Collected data
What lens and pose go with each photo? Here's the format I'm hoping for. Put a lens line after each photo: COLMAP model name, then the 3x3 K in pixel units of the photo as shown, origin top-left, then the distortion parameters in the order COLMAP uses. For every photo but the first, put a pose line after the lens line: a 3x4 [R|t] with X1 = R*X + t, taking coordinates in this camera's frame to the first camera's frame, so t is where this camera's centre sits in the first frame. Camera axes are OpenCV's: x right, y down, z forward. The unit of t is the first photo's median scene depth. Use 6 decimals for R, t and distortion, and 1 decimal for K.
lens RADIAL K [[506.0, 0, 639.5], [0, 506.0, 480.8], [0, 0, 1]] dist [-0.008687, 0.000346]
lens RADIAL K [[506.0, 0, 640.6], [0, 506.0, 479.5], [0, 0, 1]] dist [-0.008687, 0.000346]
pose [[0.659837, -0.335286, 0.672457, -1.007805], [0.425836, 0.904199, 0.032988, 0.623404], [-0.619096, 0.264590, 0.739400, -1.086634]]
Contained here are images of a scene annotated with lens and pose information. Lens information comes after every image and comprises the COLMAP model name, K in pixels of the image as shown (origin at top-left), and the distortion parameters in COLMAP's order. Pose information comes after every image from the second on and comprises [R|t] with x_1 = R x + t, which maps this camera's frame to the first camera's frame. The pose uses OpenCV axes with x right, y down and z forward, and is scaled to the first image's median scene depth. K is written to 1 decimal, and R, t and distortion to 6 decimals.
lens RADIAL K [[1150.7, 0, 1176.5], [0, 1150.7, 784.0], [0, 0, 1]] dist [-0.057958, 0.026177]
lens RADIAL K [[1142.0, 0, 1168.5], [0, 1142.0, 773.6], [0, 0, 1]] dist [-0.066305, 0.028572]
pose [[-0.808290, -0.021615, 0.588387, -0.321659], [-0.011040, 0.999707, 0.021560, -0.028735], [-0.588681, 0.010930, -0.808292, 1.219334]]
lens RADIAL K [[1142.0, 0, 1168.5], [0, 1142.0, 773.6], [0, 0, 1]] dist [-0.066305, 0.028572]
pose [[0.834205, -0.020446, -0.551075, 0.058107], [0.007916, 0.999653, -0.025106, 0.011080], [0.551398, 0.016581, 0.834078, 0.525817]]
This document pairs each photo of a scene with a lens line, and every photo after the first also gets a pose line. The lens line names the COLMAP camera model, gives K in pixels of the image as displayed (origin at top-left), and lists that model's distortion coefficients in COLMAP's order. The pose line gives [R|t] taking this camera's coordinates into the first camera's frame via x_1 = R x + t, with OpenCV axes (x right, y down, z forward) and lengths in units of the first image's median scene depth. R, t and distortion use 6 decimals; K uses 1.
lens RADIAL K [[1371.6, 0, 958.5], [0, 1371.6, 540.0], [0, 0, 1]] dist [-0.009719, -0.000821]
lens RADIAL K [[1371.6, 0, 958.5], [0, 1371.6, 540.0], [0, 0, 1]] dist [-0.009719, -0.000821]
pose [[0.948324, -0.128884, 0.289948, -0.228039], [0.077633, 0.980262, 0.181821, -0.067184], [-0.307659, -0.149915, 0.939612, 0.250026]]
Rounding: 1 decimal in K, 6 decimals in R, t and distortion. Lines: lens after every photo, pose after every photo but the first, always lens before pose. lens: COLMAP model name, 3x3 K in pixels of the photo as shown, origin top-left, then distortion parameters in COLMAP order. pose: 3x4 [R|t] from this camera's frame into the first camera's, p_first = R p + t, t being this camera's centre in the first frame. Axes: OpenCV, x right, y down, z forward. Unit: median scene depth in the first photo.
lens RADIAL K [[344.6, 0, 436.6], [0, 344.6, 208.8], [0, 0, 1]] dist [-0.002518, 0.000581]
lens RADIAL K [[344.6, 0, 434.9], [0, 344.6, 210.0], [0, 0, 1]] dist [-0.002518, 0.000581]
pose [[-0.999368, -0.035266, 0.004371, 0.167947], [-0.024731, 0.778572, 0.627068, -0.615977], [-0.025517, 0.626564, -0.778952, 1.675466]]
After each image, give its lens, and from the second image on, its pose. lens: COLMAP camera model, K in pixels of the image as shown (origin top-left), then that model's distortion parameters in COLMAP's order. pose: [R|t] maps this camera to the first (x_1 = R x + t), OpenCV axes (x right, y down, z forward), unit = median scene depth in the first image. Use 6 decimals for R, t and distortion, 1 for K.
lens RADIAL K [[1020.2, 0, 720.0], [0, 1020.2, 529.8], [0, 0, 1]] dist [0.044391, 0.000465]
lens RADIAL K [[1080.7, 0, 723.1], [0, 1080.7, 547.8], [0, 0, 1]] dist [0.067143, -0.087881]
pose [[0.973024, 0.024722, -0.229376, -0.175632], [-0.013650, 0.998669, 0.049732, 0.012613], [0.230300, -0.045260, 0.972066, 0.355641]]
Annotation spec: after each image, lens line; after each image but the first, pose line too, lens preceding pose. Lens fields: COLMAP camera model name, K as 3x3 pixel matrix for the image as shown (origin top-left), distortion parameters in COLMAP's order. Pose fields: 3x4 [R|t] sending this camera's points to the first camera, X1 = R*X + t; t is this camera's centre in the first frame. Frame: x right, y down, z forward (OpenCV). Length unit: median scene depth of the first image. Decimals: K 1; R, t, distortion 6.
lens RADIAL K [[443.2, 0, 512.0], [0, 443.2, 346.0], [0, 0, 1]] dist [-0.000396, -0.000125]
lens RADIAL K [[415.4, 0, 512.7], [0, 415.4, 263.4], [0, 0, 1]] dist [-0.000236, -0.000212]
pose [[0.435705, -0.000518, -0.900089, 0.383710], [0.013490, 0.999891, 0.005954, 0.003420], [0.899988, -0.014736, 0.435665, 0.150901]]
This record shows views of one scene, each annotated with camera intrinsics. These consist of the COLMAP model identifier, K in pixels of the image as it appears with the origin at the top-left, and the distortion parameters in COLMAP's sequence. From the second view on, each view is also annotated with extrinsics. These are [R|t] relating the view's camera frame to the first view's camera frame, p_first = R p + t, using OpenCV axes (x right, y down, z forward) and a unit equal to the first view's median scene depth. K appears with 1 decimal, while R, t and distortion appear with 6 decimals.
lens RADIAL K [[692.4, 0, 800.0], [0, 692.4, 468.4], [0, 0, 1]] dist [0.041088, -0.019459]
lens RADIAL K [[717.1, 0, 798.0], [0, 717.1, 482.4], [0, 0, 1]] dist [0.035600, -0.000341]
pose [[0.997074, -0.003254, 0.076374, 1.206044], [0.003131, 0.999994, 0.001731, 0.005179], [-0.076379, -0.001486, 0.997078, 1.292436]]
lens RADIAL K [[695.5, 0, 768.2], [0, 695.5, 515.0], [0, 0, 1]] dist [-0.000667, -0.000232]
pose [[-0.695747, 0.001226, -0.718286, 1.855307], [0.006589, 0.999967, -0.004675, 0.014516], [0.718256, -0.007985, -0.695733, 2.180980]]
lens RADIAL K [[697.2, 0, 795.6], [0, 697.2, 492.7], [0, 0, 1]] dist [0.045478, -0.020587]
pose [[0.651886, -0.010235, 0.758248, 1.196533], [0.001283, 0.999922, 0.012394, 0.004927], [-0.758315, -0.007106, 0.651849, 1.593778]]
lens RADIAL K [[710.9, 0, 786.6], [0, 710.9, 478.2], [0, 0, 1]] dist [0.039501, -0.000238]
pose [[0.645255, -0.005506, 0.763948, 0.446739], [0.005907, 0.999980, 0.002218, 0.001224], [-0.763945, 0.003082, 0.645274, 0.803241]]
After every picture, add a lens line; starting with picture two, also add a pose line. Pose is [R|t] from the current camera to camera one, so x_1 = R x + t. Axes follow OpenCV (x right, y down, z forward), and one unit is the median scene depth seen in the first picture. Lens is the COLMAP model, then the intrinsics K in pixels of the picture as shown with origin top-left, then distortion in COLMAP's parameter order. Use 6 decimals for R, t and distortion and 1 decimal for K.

__PROBLEM DESCRIPTION__. Your answer must consist solely of the lines from the one containing "This record shows" through the last line of the entries, reproduced exactly.

__WRITTEN ANSWER__.
This record shows views of one scene, each annotated with camera intrinsics. These consist of the COLMAP model identifier, K in pixels of the image as it appears with the origin at the top-left, and the distortion parameters in COLMAP's sequence. From the second view on, each view is also annotated with extrinsics. These are [R|t] relating the view's camera frame to the first view's camera frame, p_first = R p + t, using OpenCV axes (x right, y down, z forward) and a unit equal to the first view's median scene depth. K appears with 1 decimal, while R, t and distortion appear with 6 decimals.
lens RADIAL K [[692.4, 0, 800.0], [0, 692.4, 468.4], [0, 0, 1]] dist [0.041088, -0.019459]
lens RADIAL K [[717.1, 0, 798.0], [0, 717.1, 482.4], [0, 0, 1]] dist [0.035600, -0.000341]
pose [[0.997074, -0.003254, 0.076374, 1.206044], [0.003131, 0.999994, 0.001731, 0.005179], [-0.076379, -0.001486, 0.997078, 1.292436]]
lens RADIAL K [[695.5, 0, 768.2], [0, 695.5, 515.0], [0, 0, 1]] dist [-0.000667, -0.000232]
pose [[-0.695747, 0.001226, -0.718286, 1.855307], [0.006589, 0.999967, -0.004675, 0.014516], [0.718256, -0.007985, -0.695733, 2.180980]]
lens RADIAL K [[697.2, 0, 795.6], [0, 697.2, 492.7], [0, 0, 1]] dist [0.045478, -0.020587]
pose [[0.651886, -0.010235, 0.758248, 1.196533], [0.001283, 0.999922, 0.012394, 0.004927], [-0.758315, -0.007106, 0.651849, 1.593778]]
lens RADIAL K [[710.9, 0, 786.6], [0, 710.9, 478.2], [0, 0, 1]] dist [0.039501, -0.000238]
pose [[0.645255, -0.005506, 0.763948, 0.446739], [0.005907, 0.999980, 0.002218, 0.001224], [-0.763945, 0.003082, 0.645274, 0.803241]]
After every picture, add a lens line; starting with picture two, also add a pose line. Pose is [R|t] from the current camera to camera one, so x_1 = R x + t. Axes follow OpenCV (x right, y down, z forward), and one unit is the median scene depth seen in the first picture. Lens is the COLMAP model, then the intrinsics K in pixels of the picture as shown with origin top-left, then distortion in COLMAP's parameter order. Use 6 decimals for R, t and distortion and 1 decimal for K.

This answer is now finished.